A library in Holland is lending out people, as well as books, in a new initiative aimed at challenging stereotypes.I have been for many years, and still am, a member of a few libraries like the Mumbai University Library and British Council Library (BCL) in Mumbai. Going by my experiences with these two venerable institutions in Mumbai, I wonder how this "People loaning" system is supposed to work (I am assuming that the report is true).
People can borrow gay people, gipsies and Muslims for an hour and talk to them about their lives, [. . .]
- Like the BCL, would library members willing to avail of the "new facilities," have to pay extra and upgrade now to a "Books, CD, DVD, and People" membership?
- Will the "New Additions" section now display people too?
- Are these new additions to the library going to be indexed, bar coded and color-tagged?
- Can library members quickly browse through a few people before borrowing one?
- Can I, like in the Mumbai University Library and in the BCL, fill a "demand slip" for a particular person that I particularly want to look up?
- When a person is loaned, will the library staff stamp the return time on the person?
- What kind of penalties and fines will any defaulters attract for not returning the borrowed people on time?
- Like in most libraries and with books, is there a "reference only" section -- people who cannot be taken out of the library?.
- The British Council Library stamps some of its books with the message, "Please check all the pages on return." Some books have the message, "A serious view will be taken if this book is mutilated." Is the public library in Almelo thinking of stamping their loanable people with similar messages?
- Will Gays be loaned to other Gays?
- Is their a separate "Children's Section?" And if there is a Children's Section, will Michael Jackson be ever allowed to offer himself to be loaned?
- When will some of these people be taken off the shelves and put in the "withdrawn" section?
- Can library members buy the "withdrawn people" at reduced rates?

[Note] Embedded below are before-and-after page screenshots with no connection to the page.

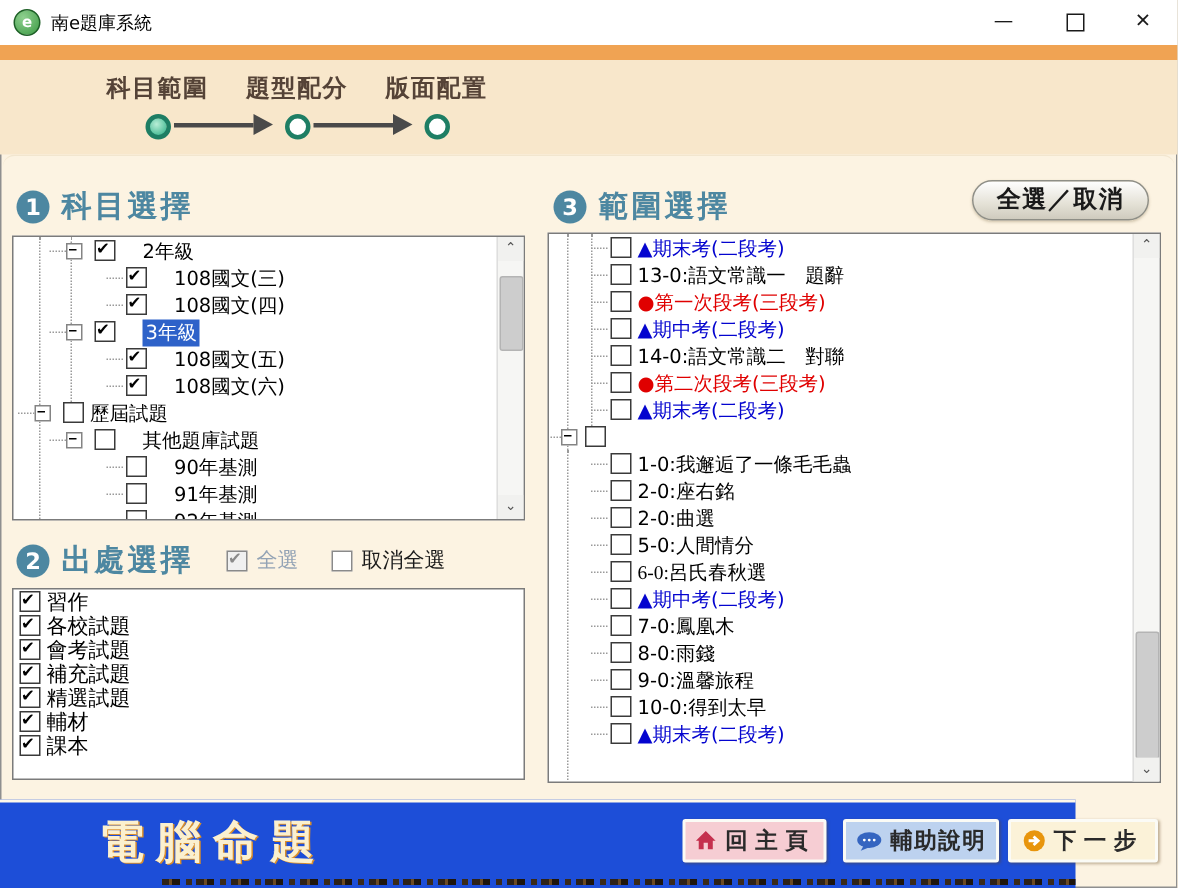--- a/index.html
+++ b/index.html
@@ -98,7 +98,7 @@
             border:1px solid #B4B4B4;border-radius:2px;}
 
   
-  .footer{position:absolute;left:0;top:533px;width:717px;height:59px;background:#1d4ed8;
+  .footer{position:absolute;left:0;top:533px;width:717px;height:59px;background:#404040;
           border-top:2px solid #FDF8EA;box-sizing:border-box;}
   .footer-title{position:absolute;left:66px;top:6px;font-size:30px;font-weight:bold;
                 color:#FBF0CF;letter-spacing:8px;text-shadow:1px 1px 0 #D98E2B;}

I also wonder, how it'll work with the people who are going to be borrowed? Won't they get bored and irritated answering more or less the same questions over and over again? Imagine such a library in India. A South-Indian: "No, no, Tamilians are different from Mallus who are different from Kannadigas. Yes, we have more dishes than Idli-smabhar. Not all mallus are communists." A Sikh: "We eat more than sarson da Saag and makke ke roti. No, no, not everyone of us speaks like Navjot Singh Siddhu." A Maharashtrian: "You heard me right, I actually hate Bal Thackeray. And no, "Chaila" and "tujya aaila" are not mandatory in every sentence. "
All said and done, most stereotypes and biases are born out of a lack of knowledge and awareness. A person to person contact of even an hour goes in a long way (compared to a book or anything else for that matter) in reducing prejudices.
I am just not sure if the Almelo library's interesting experiment is the right way to go about it.